The book tackles these questions by examining the social nature of the relationship, interrogating issues of patronage, brokerage, friendship, the diligent worker and the idle fellow. Each of these terms had a meaning in the context of late seventeenth and eighteenth century England and, as Stephen argues, it would be a context that was understood by all parties even if not necessarily always accepted by all parties. Stephen analyses these roles through an examination of what he terms the ‘public discourse’ or the bilateral correspondence between the servants at the Bay and their masters in the London head office, as well as the instructions from the company’s directors to those who recruited the servants for the trade.
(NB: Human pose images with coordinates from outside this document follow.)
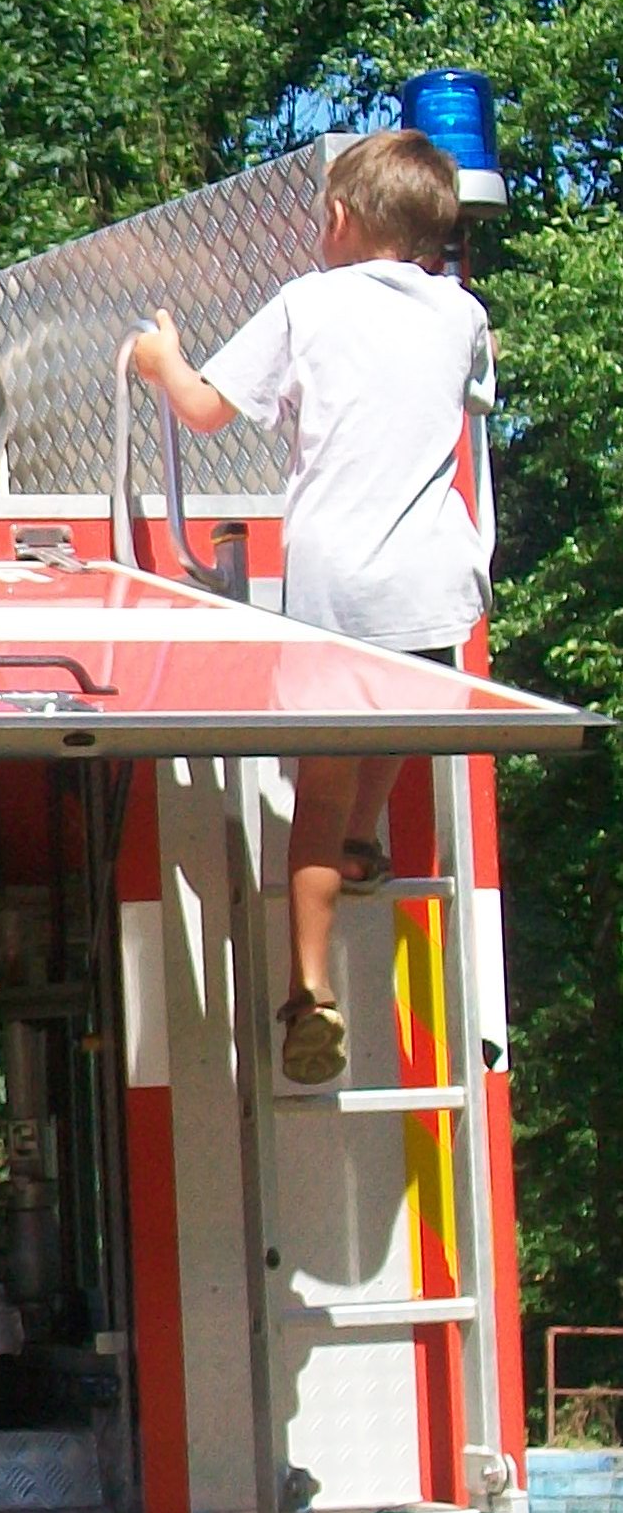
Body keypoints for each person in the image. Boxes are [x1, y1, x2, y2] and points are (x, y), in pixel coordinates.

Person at [131, 128, 494, 1085]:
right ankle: (367, 840)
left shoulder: (309, 303)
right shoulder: (463, 314)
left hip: (339, 585)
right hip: (434, 583)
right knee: (395, 728)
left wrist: (161, 357)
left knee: (317, 792)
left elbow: (207, 408)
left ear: (338, 217)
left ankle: (310, 987)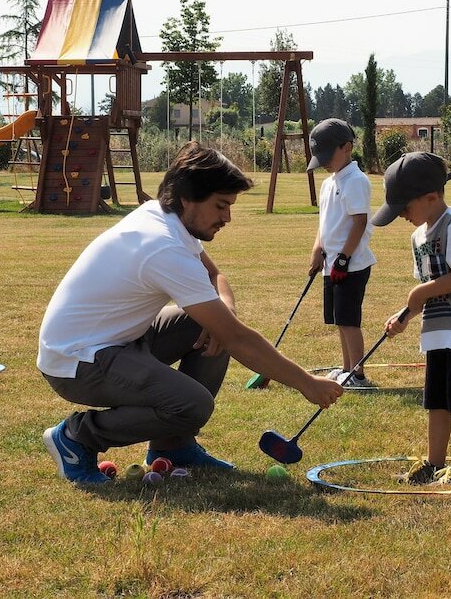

Rather than a chronological examination, each chapter has a particular focus with the analysis coming from texts through the one hundred and twenty years from 1688 to 1786. The strength here is that one is presented with the actual language of the interactions; at the same time the reader does not get a sense of how the meaning of diligence or faithfulness might have changed over the hundred years of letter writing or what diligence meant exactly for a labourer relative to a carpenter or accountant.

For all the focus on the labour relations within these posts, there is little attention paid to the nature of the labour structure in the posts by which I mean the number of men at a post, how this changed over time, or what the work in a particular position entailed. How, in fact, did these Bayside posts operate over the course of a year between the departure of a vessel and the arrival of the vessel the subsequent year? In Masters and Servants, Stephen focuses on the workforce in the Bayside posts which is much needed and will form the basis for further work on the topic.